Updated

National Security Adviser Gen. H.R. McMaster said Sunday that the U.S. will indeed pay for the roughly $1 billion THAAD missile defense system in South Korea, amid neighboring North Korea’s repeated ballistic test launches.

"What I told our South Korean counterpart is until any renegotiation, that the deals in place, we’ll adhere to our word," McMaster told “Fox News Sunday.”

He spoke days after President Trump said South Korea should pay for the anti-missile system and hours after Seoul said that McMaster had assured its chief national security officer, Kim Kwan-jin, about the deal.

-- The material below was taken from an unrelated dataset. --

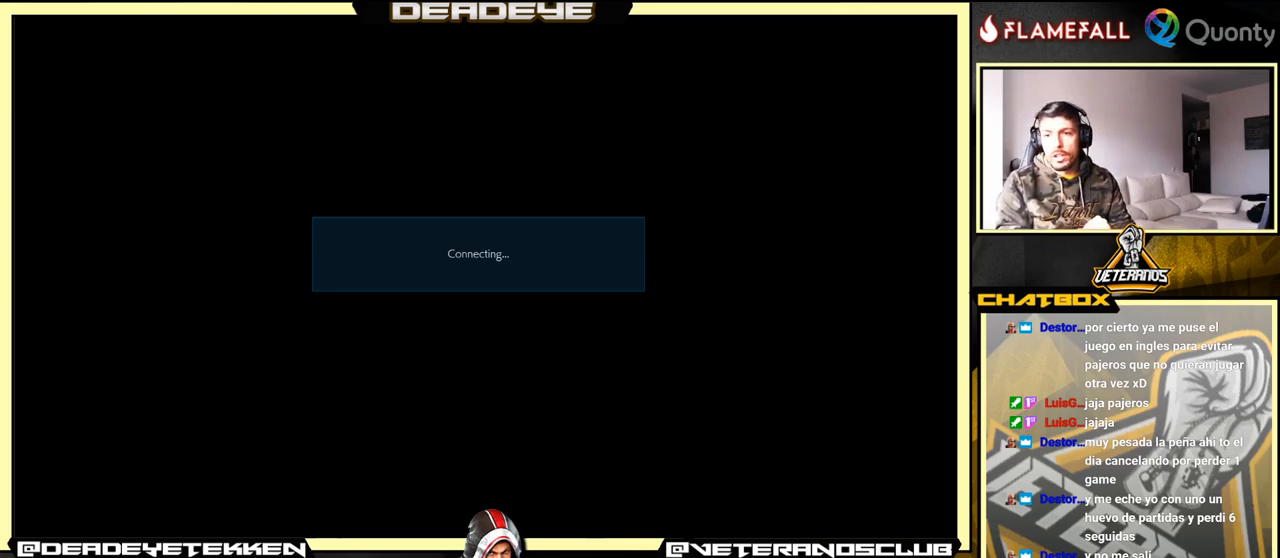
{"buttons": [], "left_stick": "center", "events": []}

“The last thing I would ever do is contradict the president of the United States,” McMaster also told Fox News. “And that’s not what it was. What the president has asked us to do, is to look across all of our alliances and to have appropriate burden sharing-responsibility sharing. We’re looking at that with our great ally South Korea, we’re looking at that with NATO.”

Trump said Thursday that he wanted Seoul to pay for the THAAD deployment, which immediately raised questions about the relationship between the two nations.

South Korea said it was Washington’s cost to bear under the bilateral agreement.

McMaster has said that recent statements by Trump were made in a general context, in line with the U.S. public expectations on defense cost burden-sharing with allies," Seoul said in a statement.

The anti-missile system is set to be operational soon. Major elements of the system were being moved last week into Seonjgu, in the southern part of South Korea.

The United States and South Korea contend that the battery is only to guard against North Korean missiles, despite concerns expressed in China.

North Korea attempted to launch another ballistic missile early Saturday, but it appeared to have failed. The test drew international condemnation.

This story is based in part on wire service reports.